> [THE PROBLEM] In the data, extract each line that holds the string "worn".

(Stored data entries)

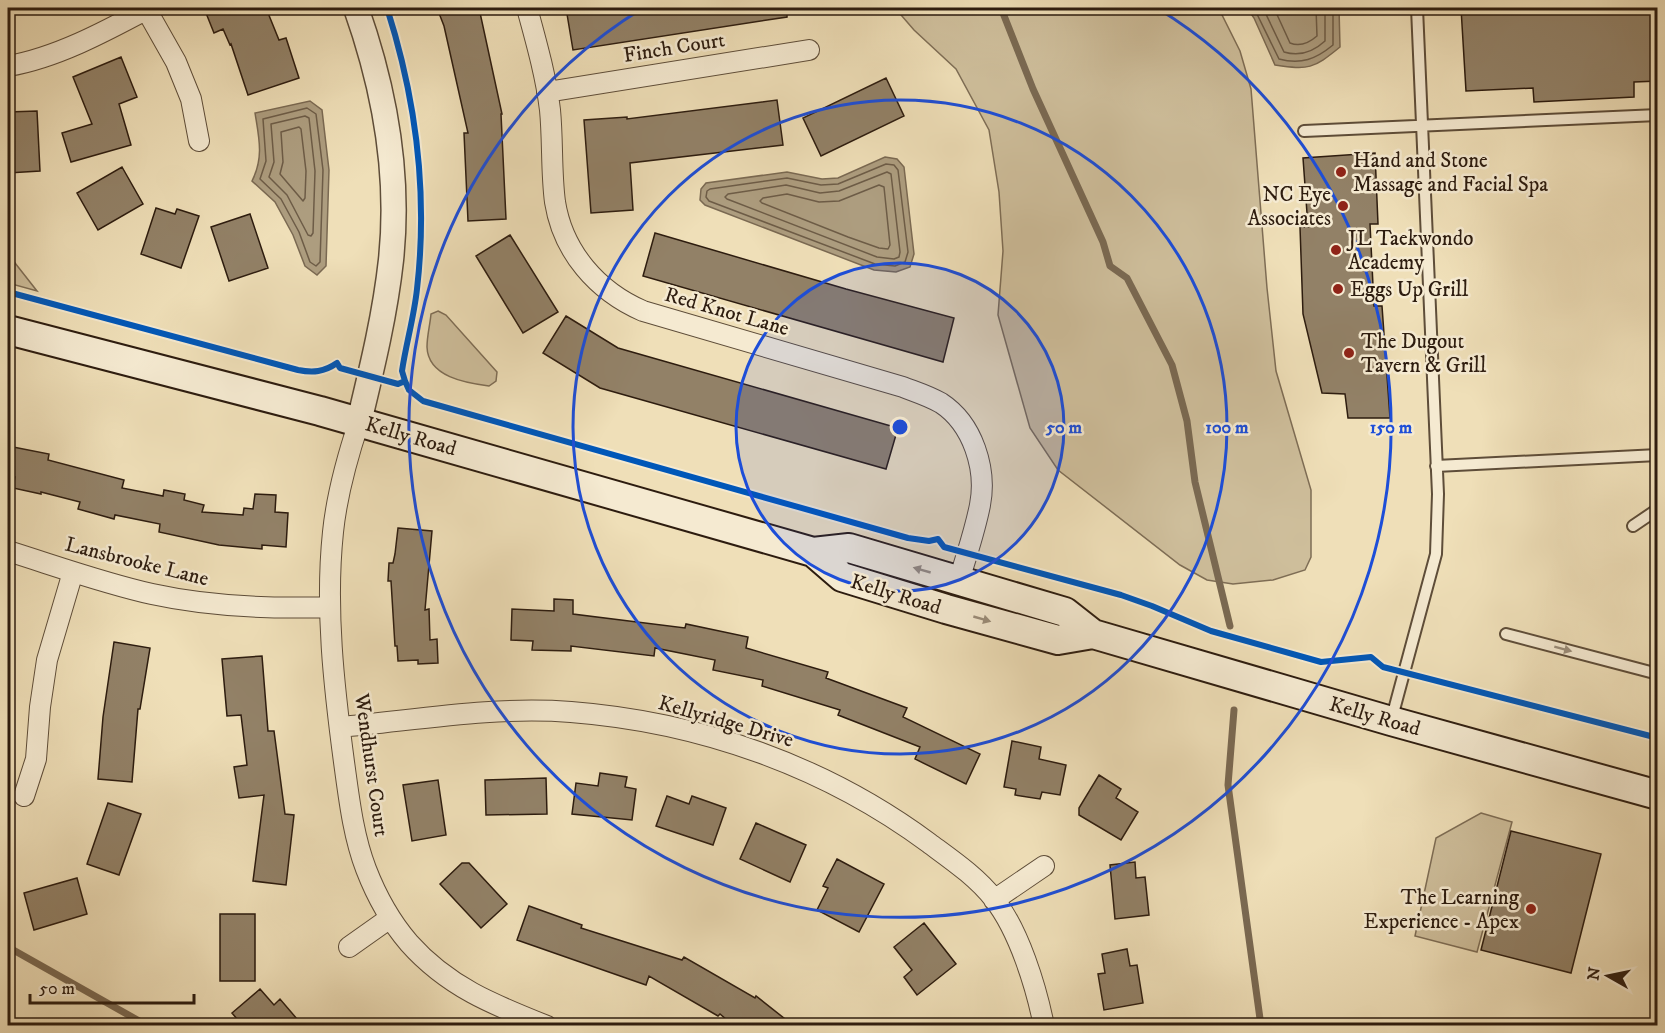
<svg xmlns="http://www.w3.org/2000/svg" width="1665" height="1033" font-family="'IM FELL DW Pica',serif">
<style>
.green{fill:#cebe9b;stroke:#7e6d55;stroke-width:1.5}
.water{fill:#ad9d7f;stroke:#7a6952;stroke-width:1.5}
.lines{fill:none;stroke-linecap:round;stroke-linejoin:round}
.shore{stroke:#6d5c47;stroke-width:1.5}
.stream{stroke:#7a6952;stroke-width:7}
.building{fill:#928167;stroke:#2d1c0f;stroke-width:1.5}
.service-casing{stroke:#5e4d39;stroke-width:14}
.minor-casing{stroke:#5e4d39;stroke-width:22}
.tertiary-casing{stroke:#5e4d39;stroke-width:27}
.secondary-casing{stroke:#2d1c0f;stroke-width:32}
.service{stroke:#f5ead1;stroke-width:10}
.minor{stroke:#f5ead1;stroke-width:20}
.tertiary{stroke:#f5ead1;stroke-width:24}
.secondary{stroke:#f5ead1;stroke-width:28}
.cycleway-casing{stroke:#f5ead1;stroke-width:10}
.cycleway{stroke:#0057b8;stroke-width:6}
.oneway{fill:#9b8d7a}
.ring{fill:none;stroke:#1d4ed8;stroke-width:3}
.poi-dot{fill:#8f2418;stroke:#f5ead1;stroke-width:2}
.labels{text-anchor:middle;stroke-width:5;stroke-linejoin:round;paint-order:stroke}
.street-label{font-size:21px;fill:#2d1c0f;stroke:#f5ead1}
.poi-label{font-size:21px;fill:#2d1c0f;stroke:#f5ead1;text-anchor:start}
.centre{fill:#1d4ed8;stroke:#f5ead1;stroke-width:3}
.ring-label{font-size:18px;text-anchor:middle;font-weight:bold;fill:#1d4ed8;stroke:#f5ead1;stroke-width:5;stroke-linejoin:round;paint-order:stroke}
</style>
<rect width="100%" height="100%" fill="#efdfb8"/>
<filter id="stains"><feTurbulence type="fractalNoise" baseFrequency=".00333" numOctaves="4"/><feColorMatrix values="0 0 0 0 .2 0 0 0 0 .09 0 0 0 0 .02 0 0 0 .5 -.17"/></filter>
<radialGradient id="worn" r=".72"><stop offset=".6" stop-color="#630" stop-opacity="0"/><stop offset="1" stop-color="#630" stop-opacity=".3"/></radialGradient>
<path class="green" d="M895,8H1216L1222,15L1240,51L1251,89L1267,288L1276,371L1311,490V557L1305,570L1273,580L1233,584L1207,580L1180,565L1058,470L1030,428L998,315L1003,251L999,192L989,130L956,69L914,30Z
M8,254L37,291L8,283Z
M438,311L446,315L497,372L496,381L489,386C466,383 428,377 427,347C427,336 430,325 431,314Z
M1481,813L1512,822L1477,952L1415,936L1436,838Z"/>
<path class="water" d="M1247,8H1339L1340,47C1313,69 1309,70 1275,65L1254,18Z
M310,101L322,110L329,170L326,266L317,275L305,266L293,235L275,202L252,181C264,157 259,138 255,113Z
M885,157L897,159L904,167L914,254L910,267L896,272L874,270L705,205L700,200L701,189L706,183L787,172L822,179L838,178Z"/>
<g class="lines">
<path class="shore" d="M1254,8L1279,59C1301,65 1316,59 1333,45V8
M1263,8L1284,52C1300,57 1313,52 1325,41V8
M1274,8L1290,43C1300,47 1309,43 1317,36L1316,8
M307,108L316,114L323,170L320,262L316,266L310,262L299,232L281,199L260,179L266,161L263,119Z
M305,116L309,118L315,171L313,233L311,236L308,235L287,195L269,177L274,162L271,124Z
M299,127L301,129L306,171L305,198L303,201L280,174L283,162L281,132Z
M886,164L894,165L898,170L908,252L905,262L895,266L875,264L709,201L706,197L707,191L710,189L787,178L821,185L838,184Z
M887,172L891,174L900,252L899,257L894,259L877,257L727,199L725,197L728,194L786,185L820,193L839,191Z
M879,185L884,187L890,245L888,249L879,248L848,237L762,203L760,201L763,198L787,194L819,202L839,201Z"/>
<path class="stream" d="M1001,8L1033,89L1103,242L1110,266L1127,278L1172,365L1187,421L1195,482L1230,626
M1234,710L1228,785L1261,1026
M8,947L148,1026"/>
</g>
<path class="building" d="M204,8H266L279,40L286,38L299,78L248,95L231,44L230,45L223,29L214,33Z
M437,8H479L502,114H501L506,219L468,221L464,133H468L444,26Z
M566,8H787V17L573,50Z
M1461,8H1658V81L1634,82V97L1534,102L1533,88L1466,91Z
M121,57L137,97L119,104L131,145L71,162L62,133L92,124L73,77Z
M886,78L904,116L821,156L803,118Z
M777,100L783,145L630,163L633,210L591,213L584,120L627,117V119Z
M37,111L40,171L8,173V112Z
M1375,153L1378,224H1370L1374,306H1382L1390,418H1348L1345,394L1322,393L1303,314L1300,227H1308L1303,158Z
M122,167L143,204L98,230L77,193Z
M156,208L175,214L177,209L199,216L181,268L141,254Z
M250,214L268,268L229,281L211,227Z
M655,233L846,289L954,318L943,362L643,276Z
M510,235L558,312L523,333L476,256Z
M566,316L618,348L898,428L886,469L600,388L543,353Z
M8,446L49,454L48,460L124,480L122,488L163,496L164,490L185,494L184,500L204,505L202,512L243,515L244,508L253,509L255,494L276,495L275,512L288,513L286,547L262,545V549L219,545L159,532L160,524L115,515L114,519L78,509L80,502L41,492V494L13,488L15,477L8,476Z
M398,528L432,531L425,610L429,609L430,640L437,639L438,663L418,664V660L398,661L397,646H395L391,581H388L389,563H393L395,554Z
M554,599L573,600V614L685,628L686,624L748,637L746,648L828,672L826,678L907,708L903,717L980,754L966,784L915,759L920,747L838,715L840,710L762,686L763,680L713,670L715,660L655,648L654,656L571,646V651L532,650L533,641L511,640L512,609L554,611Z
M114,642L150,648L140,709H138L132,782L98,779L103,717Z
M262,656L268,731H274L285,814L294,815L286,885L253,881L264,795L239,798L234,767L247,765L241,715L227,716L222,659Z
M1012,741L1041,747L1039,759L1066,765L1060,795L1042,792L1040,799L1015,795L1016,789L1004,787Z
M600,773L627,777L625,787L636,789L632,820L572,814L576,783L598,786Z
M1099,775L1121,789L1116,798L1138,812L1121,840L1079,815V808Z
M546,778L547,814L486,815L485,780Z
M438,780L446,835L412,841L403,785Z
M667,796L689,804L692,796L726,808L713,845L656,826Z
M108,803L141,814L119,875L87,864Z
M756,823L806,845L790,882L740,859Z
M1511,831L1601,854L1571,973L1481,950Z
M837,859L884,884L859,932L817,910L828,888L823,886Z
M1135,862L1136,878L1145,877L1149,915L1115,919L1110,865Z
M462,863H469L507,904L481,928L440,884Z
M77,878L87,914L34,930L24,893Z
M529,906L582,925L581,928L682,960L684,957L755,998L756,996L794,1026H734L720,1014L718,1016L649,976L646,985L517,940Z
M220,914H255V981H220Z
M924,923L956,964L917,995L904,977L912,970L894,947Z
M1127,949L1130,966L1137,965L1143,1003L1104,1010L1098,974L1105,973L1102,954Z
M260,989L274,1005L280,999L303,1026H243L232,1013Z"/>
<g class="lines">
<defs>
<path id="service" d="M1304,131L1658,115
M1436,466L1658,455
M1633,526L1658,509
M1506,634L1658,674
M1391,721L1436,554L1438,494L1417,8"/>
<path id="minor" d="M527,8C536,41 546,76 550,110C553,141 551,172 555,202C563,252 597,291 643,311L903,387C916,392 929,396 941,403C973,424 987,469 980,505C975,531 966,556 959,581
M146,9L176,62L191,99L199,141
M8,66C56,58 106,31 149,8
M547,92L809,50
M359,422C347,458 337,493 333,532C325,608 334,687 344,762C349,798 353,835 366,869C376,895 391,922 409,943C448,987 494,1005 547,1026
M8,551C56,566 103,583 152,594C211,607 270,609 330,607
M340,727C417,720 493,706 571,712C700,722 825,766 929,843C952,860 977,877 994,899C1019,931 1036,986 1044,1026
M24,796L36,759L40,707L47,660L73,572
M994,900L1044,866
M349,947L390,918"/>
<path id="tertiary" d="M356,8C384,87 400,175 391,260C385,315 372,368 359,422"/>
<path id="secondary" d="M8,330L320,411L813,552L849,548L1065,612L1093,634L1391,721L1658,795
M813,552L842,577L946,609L1058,640L1093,634"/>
</defs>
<use href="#service" class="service-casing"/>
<use href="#minor" class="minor-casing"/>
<use href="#tertiary" class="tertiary-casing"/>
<use href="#secondary" class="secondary-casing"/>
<use href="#service" class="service"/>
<use href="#minor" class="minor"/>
<use href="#tertiary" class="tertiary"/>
<use href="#secondary" class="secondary"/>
<defs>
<path id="cycleway" d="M387,8C416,99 428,194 417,289C414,317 406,344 402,371L405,381
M8,292L298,370C313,373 324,372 337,363L340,368L398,384L405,381L409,390L423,401L908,538L929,541L938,539L944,547L1121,595L1152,606L1211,631L1321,662L1371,657L1383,667L1658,738"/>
</defs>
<use href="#cycleway" class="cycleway-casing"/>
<use href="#cycleway" class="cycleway"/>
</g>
<defs><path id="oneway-solid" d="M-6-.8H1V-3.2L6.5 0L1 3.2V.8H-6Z" transform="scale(1.5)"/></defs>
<g class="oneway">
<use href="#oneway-solid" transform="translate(922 570) rotate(-164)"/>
<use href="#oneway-solid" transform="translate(982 619) rotate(16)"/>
<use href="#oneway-solid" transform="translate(1563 649) rotate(15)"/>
</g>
<circle cx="900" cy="427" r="164" fill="#1d4ed8" fill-opacity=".12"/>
<g class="ring">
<circle cx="900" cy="427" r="164"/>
<circle cx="900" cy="427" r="327"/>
<path d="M1157 8A491 491 0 1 1 643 8"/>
</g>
<g class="poi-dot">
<circle cx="1341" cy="172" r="6"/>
<circle cx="1343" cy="206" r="6"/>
<circle cx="1336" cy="250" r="6"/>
<circle cx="1338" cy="289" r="6"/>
<circle cx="1349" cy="353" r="6"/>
<circle cx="1531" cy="909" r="6"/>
</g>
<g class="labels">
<g class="street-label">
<text transform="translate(674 47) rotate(-9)" y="7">Finch Court</text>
<text transform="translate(727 311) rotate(16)" y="7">Red Knot Lane</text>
<text transform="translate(411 436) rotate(16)" y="7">Kelly Road</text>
<text transform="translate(137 561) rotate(14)" y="7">Lansbrooke Lane</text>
<text transform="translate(896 594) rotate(17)" y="7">Kelly Road</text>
<text transform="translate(1375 716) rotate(16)" y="7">Kelly Road</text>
<text transform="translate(726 721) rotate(16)" y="7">Kellyridge Drive</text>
<text transform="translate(372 765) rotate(82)" y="7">Wendhurst Court</text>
</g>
<g class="poi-label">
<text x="1353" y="167">Hand and Stone<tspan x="1353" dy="24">Massage and Facial Spa</tspan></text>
<text x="1331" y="201" text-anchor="end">NC Eye<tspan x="1331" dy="24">Associates</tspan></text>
<text x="1348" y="245">JL Taekwondo<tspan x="1348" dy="24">Academy</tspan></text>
<text x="1350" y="296">Eggs Up Grill</text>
<text x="1361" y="348">The Dugout<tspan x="1361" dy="24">Tavern &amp; Grill</tspan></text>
<text x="1519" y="904" text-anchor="end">The Learning<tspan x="1519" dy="24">Experience - Apex</tspan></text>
</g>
</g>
<circle cx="900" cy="427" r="9" class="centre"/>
<g class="ring-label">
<text x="1064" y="433">50 m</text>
<text x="1227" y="433">100 m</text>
<text x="1391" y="433">150 m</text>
</g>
<rect width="1665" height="1033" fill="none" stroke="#efdfb8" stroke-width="30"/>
<rect x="9" y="9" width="1647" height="1015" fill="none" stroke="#2d1c0f" stroke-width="3"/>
<rect x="15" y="15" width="1635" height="1003" fill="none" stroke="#2d1c0f" stroke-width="1.5"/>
<g transform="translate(1608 976) rotate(279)" stroke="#f5ead1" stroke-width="4.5" paint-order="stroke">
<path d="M0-4.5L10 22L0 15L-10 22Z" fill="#2d1c0f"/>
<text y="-9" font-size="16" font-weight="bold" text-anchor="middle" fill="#2d1c0f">N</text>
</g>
<path d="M30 994v9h164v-9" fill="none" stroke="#2d1c0f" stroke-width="3"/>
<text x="39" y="994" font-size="18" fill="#2d1c0f" stroke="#f5ead1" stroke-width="4.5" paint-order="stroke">50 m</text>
<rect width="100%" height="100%" filter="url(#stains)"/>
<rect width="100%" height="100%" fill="url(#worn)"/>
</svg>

> [WRITTEN REPLY]
<radialGradient id="worn" r=".72"><stop offset=".6" stop-color="#630" stop-opacity="0"/><stop offset="1" stop-color="#630" stop-opacity=".3"/></radialGradient>
<rect width="100%" height="100%" fill="url(#worn)"/>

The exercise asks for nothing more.